▸ Document text:
My child’s being bullied at school. What can I do about it?
The Ministry of Education defines bullying as behaviour that repeatedly harms someone else physically (e.g. hitting), verbally (e.g. teasing or threatening) and/or by damaging the victim’s self esteem. It can happen in a range of situations including face-to-face, on the internet and by mobile phone.
The Ministry of Education recommends a number of steps to help cope with a situation where a child is being bullied. You can try:
- talking to your child
- confirm the facts: how are they being bullied? Who by?
- tell your child that reporting bullying isn’t “telling on others”
- tell your child you and the school will support them
- making a plan – giving your child strategies to try such as:
- ignoring the bully
- if that doesn’t work, tell them to stop
- if the bullying continues, walk away
- talking to an adult or a friendtalking to the school
- asking the principal, school guidance counsellor and your child’s teachers what they can do to support your child
- keeping in touch with the school and letting them know about any developments in the situation
- if you think the situation is getting worse, you can put your concerns in writing and send them to the school board
- if your letter doesn’t help the matter, you can lodge a formal complaint with the school board
- using support activities and friendships – you should try to make your child’s time out of school enjoyable and supportive by:
- involving your child in activities outside of school, such as sport or hobby classes
- encouraging them to spend time with friends
- reading a book about bullying with your child
If the bullying is of a very serious nature, or your child is coming home with injuries, you need to hold an emergency meeting with your school. Each school will have its own policy and procedure for dealing with violence and abuse in schools. This could include mediation, suspension, or in extreme cases, expulsion.

▸ Task brief: Can you carry on the guidance about a child being bullied at school, picking up right after its final sentence?

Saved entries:

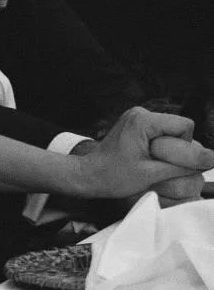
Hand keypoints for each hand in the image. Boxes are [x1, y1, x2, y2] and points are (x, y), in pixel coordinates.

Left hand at [63, 106, 213, 205]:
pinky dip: (159, 148)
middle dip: (175, 149)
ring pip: (171, 132)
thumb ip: (182, 165)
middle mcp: (140, 113)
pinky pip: (161, 133)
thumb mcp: (152, 174)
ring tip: (149, 163)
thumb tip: (210, 160)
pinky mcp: (135, 124)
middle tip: (156, 165)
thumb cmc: (114, 176)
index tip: (168, 162)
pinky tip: (145, 159)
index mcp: (143, 120)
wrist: (88, 175)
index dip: (183, 148)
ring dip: (168, 150)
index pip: (184, 126)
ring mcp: (137, 117)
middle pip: (179, 128)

▸ Answer to the problem:
We talk more about different types of bullying in our Family and Personal section . A range of different support systems is available for victims of bullying.
My child’s failing maths. Can I get help for him?
There are different options for helping your child with their maths:
Talk to your child’s maths teacher
Talking to the maths teacher is a good way to get a better understanding of why your child is failing maths. What areas of maths does your child struggle with? Are there behavioural problems as well? Is your child having problems paying attention in class? Your maths teacher might offer some useful advice, and will know about any extra maths tutoring available through the school. Many schools run homework clubs too.
There are many great websites offering help and support with school subjects, for example:
- WickEd, is a Ministry of Education website aimed at 7-12 year olds.
- For NCEA students there is Study it, a New Zealand website that can provide support in a range of subjects. It makes clear the standards involved and provides old test questions to practise on. You can find their website here.
If you can afford it, you could also consider getting some private tuition for your child. For more information about how to find a tutor, see the next question.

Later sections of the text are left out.